Britain’s appetite for financing future large scale sporting events may be in question after another survey of businesses revealed trading did not improve during the Olympics.

As late as July this year David Cameron was predicting the Olympics would deliver a £13billion boost to the UK economy, but a new piece of research from XLN Business Services shows 97.5% of small businesses saw either no change or a reduction in sales during the Olympics.

This means small businesses are in agreement with the findings of the British Retail Consortium which recently found August was the weakest month for sales growth this year for larger businesses.

“It was absolutely dead at our shop in Kensington, as the entire area took time off to avoid the Olympic rush.

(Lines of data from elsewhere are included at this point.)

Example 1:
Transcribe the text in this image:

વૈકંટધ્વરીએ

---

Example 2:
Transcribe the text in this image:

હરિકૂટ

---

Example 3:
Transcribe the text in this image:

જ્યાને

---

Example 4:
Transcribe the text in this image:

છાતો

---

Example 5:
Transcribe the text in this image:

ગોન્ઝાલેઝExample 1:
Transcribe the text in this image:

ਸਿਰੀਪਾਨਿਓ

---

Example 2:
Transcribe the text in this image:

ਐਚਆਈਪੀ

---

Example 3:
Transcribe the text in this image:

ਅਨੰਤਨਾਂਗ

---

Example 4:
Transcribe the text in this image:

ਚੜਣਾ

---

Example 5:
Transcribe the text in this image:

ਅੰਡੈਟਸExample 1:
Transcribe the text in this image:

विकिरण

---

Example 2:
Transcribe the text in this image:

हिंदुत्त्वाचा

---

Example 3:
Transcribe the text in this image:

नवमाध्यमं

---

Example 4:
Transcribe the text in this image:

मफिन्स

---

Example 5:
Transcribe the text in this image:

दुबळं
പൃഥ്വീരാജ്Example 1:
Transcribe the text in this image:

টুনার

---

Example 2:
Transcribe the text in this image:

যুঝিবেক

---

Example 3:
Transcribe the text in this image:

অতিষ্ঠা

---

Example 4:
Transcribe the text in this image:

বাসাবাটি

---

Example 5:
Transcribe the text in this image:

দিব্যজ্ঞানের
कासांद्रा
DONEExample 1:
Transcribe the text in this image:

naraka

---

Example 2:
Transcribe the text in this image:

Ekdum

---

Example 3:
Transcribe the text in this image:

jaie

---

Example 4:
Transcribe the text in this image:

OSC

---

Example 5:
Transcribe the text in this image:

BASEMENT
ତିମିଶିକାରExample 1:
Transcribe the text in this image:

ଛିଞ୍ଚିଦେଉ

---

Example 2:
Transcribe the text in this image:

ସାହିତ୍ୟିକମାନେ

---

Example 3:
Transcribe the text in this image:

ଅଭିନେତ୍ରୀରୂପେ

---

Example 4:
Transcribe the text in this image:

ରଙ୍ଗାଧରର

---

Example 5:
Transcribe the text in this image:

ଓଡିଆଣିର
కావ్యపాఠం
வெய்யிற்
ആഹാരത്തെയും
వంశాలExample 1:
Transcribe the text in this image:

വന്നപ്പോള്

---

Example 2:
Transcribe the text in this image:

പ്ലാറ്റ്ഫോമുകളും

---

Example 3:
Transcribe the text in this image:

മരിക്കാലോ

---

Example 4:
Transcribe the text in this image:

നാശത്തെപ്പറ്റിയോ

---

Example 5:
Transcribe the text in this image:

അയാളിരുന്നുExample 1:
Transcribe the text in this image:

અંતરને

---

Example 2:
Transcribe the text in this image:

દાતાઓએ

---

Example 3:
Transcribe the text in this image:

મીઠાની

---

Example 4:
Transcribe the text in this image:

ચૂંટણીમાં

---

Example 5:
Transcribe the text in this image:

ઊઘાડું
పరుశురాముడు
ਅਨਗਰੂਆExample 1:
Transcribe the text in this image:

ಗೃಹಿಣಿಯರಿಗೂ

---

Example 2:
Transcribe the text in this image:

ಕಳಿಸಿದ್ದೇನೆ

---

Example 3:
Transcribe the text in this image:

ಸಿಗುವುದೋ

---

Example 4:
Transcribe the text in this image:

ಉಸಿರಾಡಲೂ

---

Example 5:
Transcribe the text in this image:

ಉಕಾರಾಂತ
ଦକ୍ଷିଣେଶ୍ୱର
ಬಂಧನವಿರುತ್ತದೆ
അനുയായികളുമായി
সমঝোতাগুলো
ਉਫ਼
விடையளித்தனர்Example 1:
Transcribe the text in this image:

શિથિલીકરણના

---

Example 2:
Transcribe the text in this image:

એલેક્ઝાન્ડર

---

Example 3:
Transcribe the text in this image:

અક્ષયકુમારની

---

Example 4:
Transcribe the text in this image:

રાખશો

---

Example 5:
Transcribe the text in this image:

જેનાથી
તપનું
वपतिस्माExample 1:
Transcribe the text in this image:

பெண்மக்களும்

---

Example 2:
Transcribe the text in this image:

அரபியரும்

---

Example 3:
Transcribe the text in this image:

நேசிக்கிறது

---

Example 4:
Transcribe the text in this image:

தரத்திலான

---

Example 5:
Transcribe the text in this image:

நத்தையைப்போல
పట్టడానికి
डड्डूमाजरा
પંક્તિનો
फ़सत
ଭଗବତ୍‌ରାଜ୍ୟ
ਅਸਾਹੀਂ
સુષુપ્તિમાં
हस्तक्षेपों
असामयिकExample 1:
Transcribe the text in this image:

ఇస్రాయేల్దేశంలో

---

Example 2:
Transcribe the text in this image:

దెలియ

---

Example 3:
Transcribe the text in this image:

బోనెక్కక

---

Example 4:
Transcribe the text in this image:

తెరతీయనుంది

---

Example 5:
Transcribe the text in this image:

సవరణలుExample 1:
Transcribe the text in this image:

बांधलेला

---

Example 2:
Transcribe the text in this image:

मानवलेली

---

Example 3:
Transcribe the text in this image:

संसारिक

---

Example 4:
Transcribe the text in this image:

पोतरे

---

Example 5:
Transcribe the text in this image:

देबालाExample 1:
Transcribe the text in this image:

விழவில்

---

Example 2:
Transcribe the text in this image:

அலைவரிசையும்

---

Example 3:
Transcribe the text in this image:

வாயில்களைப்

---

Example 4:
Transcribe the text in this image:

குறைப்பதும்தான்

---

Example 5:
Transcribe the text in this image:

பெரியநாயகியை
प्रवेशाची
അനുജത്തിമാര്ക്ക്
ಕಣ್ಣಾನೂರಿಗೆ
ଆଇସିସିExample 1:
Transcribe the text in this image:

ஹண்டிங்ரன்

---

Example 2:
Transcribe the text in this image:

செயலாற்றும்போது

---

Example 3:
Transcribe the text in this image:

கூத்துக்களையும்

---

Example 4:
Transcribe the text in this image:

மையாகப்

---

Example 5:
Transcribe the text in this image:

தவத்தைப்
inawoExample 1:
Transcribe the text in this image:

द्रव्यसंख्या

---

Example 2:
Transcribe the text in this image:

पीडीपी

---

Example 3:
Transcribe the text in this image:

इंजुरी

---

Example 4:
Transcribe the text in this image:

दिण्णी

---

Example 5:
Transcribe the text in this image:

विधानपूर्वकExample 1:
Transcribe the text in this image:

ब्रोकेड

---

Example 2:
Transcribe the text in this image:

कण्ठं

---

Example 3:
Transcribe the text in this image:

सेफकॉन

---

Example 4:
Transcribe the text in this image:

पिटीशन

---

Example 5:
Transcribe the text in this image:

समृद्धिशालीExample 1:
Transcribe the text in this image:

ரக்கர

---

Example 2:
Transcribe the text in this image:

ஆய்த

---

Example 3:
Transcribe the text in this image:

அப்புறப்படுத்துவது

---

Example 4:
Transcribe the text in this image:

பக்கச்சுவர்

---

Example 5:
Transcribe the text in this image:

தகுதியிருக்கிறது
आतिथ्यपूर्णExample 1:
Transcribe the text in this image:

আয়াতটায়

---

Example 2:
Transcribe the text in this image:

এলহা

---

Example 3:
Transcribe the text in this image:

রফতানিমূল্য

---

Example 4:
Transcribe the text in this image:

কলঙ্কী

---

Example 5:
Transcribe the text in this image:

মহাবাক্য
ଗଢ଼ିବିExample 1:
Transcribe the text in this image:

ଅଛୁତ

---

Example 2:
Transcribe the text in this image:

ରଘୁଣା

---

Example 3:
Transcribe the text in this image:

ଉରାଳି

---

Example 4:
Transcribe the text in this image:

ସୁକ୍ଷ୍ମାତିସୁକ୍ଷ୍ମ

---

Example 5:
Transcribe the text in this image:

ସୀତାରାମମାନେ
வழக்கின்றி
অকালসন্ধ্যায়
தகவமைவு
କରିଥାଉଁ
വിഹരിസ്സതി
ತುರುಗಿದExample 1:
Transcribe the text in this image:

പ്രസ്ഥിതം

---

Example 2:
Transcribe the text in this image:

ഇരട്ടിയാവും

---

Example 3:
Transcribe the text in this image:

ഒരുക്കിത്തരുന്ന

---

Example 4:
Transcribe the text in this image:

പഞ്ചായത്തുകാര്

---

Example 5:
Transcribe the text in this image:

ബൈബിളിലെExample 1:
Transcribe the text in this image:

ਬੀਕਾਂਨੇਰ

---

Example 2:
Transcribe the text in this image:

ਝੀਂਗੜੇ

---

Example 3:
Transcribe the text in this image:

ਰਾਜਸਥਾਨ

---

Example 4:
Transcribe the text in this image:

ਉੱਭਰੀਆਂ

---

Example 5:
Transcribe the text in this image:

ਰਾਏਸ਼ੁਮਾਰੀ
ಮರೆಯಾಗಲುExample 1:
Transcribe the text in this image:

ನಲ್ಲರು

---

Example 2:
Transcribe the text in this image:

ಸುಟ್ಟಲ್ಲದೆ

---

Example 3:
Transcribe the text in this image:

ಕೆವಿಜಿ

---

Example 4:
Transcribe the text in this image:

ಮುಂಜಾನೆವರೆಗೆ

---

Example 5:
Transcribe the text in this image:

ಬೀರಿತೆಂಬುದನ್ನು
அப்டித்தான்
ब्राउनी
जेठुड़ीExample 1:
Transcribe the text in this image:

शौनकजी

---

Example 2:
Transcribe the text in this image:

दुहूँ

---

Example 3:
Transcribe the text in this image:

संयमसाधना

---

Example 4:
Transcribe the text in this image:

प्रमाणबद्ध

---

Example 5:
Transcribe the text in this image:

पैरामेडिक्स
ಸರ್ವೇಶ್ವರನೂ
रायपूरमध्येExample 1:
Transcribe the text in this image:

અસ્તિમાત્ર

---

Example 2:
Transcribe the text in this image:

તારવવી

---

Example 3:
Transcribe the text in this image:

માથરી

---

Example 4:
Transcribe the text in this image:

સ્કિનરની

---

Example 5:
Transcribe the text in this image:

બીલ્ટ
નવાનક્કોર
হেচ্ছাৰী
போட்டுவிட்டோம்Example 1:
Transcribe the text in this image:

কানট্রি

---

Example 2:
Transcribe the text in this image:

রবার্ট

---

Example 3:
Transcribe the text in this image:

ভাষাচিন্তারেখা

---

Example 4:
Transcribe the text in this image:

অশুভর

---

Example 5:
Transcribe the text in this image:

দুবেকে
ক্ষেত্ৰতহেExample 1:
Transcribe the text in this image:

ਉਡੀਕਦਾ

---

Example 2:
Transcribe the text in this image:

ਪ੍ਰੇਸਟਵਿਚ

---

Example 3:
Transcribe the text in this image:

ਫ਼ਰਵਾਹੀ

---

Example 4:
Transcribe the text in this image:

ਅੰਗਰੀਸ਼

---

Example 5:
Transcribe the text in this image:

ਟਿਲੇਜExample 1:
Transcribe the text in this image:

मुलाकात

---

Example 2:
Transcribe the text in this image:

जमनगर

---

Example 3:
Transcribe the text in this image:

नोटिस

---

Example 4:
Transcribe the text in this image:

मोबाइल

We had some good days in our Stratford shop but the centre closed the car park, so even their business dropped over the whole 10 weeks,” said Donna Egan owner of the Buttercup Cake Shop chain. “On two of the busiest days for the Olympics Track and Field, the authorities shut off access to the centre and you could only get in with a staff badge or an Olympic ticket, so that put off a lot of the public.”

“Our research reveals that small business owners did not reap the rewards that were predicted by the government over the Olympics period,” said Christian Nellemann, CEO of XLN Business Services who conducted the survey. “It’s incredible that even small businesses in Stratford are saying their sales were hit. Given our results, the government needs to check that the economic benefits that were used to justify the costs of the Olympics have filtered down to business owners in general and have not just been taken by those constructing the Olympic site.”

When asked “Did the Olympics/Paralympics boost sales for your business?” only 2.4% of small business owners said their sales increased compared with an astounding 74.3% who said they had no change in sales, compared with 23.2% who said their sales decreased.